--- Exercise instructions ---
Transcribe all of the entries, matching each one exactly.

─── Data ───

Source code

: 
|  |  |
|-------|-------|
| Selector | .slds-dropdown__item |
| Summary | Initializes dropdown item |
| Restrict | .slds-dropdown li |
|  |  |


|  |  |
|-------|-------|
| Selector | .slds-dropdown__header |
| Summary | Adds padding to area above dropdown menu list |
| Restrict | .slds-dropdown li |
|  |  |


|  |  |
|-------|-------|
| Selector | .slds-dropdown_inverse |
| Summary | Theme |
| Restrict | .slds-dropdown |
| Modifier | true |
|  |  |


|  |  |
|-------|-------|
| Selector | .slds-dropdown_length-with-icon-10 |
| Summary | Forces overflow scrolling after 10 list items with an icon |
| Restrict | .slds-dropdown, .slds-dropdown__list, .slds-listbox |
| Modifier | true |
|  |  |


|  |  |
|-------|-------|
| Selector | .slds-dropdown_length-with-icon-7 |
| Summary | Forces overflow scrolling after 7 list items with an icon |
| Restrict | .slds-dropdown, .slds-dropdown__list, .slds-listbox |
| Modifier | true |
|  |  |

───

--- Written answer ---
Source code

: 
|  |  |
|-------|-------|
| Selector | .slds-dropdown__item |
| Summary | Initializes dropdown item |
| Restrict | .slds-dropdown li |
|  |  |


|  |  |
|-------|-------|
| Selector | .slds-dropdown__header |
| Summary | Adds padding to area above dropdown menu list |
| Restrict | .slds-dropdown li |
|  |  |


|  |  |
|-------|-------|
| Selector | .slds-dropdown_inverse |
| Summary | Theme |
| Restrict | .slds-dropdown |
| Modifier | true |
|  |  |


|  |  |
|-------|-------|
| Selector | .slds-dropdown_length-with-icon-10 |
| Summary | Forces overflow scrolling after 10 list items with an icon |
| Restrict | .slds-dropdown, .slds-dropdown__list, .slds-listbox |
| Modifier | true |
|  |  |


|  |  |
|-------|-------|
| Selector | .slds-dropdown_length-with-icon-7 |
| Summary | Forces overflow scrolling after 7 list items with an icon |
| Restrict | .slds-dropdown, .slds-dropdown__list, .slds-listbox |
| Modifier | true |
|  |  |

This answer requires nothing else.